WORK TO COMPLETE -
The word "Female" occurs in some of the lines below; copy each of those lines.

INPUT RECORDS -
◇ ◇ ◇ ◇ ◇ ◇ ◇

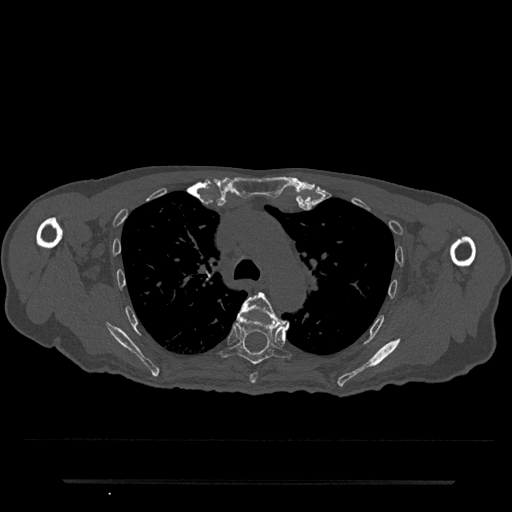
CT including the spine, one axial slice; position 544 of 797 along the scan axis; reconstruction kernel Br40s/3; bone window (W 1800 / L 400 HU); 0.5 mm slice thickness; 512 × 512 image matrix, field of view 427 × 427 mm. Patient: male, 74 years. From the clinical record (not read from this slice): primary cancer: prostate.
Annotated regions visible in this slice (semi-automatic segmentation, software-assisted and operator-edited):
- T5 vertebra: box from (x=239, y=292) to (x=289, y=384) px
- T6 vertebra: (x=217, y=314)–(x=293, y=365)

◇ ◇ ◇ ◇ ◇ ◇ ◇

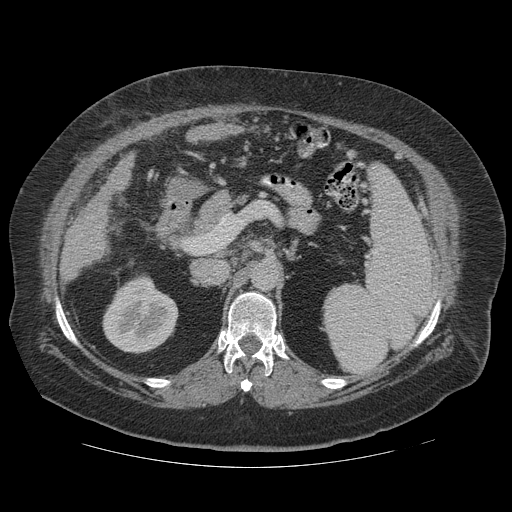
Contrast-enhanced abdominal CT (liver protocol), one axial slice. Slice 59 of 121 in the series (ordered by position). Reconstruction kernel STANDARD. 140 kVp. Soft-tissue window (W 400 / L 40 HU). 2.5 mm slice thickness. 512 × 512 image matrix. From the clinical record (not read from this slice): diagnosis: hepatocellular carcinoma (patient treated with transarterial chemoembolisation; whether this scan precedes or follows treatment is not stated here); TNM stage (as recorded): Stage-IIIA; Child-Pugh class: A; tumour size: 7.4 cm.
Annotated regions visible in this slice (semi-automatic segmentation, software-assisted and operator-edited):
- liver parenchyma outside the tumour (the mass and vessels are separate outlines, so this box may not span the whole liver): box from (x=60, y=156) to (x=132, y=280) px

◇ ◇ ◇ ◇ ◇ ◇ ◇

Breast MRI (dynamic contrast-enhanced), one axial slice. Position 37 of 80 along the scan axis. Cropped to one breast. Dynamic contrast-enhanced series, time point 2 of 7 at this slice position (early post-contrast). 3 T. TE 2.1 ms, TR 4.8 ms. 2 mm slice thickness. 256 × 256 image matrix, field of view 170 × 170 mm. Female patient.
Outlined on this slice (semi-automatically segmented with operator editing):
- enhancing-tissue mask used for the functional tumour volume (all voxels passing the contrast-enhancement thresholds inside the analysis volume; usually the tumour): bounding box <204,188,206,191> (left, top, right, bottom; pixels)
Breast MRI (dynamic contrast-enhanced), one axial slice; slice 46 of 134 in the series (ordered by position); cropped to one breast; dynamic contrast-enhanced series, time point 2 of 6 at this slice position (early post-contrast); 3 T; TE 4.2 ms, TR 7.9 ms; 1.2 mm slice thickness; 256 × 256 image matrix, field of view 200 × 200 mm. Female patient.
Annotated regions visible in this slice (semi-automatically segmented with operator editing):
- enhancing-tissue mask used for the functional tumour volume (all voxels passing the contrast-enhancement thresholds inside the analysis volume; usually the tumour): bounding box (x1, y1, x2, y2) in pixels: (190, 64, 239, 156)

◇ ◇ ◇ ◇ ◇ ◇ ◇

PROBLEM SOLUTION -
Breast MRI (dynamic contrast-enhanced), one axial slice. Position 37 of 80 along the scan axis. Cropped to one breast. Dynamic contrast-enhanced series, time point 2 of 7 at this slice position (early post-contrast). 3 T. TE 2.1 ms, TR 4.8 ms. 2 mm slice thickness. 256 × 256 image matrix, field of view 170 × 170 mm. Female patient.
Breast MRI (dynamic contrast-enhanced), one axial slice; slice 46 of 134 in the series (ordered by position); cropped to one breast; dynamic contrast-enhanced series, time point 2 of 6 at this slice position (early post-contrast); 3 T; TE 4.2 ms, TR 7.9 ms; 1.2 mm slice thickness; 256 × 256 image matrix, field of view 200 × 200 mm. Female patient.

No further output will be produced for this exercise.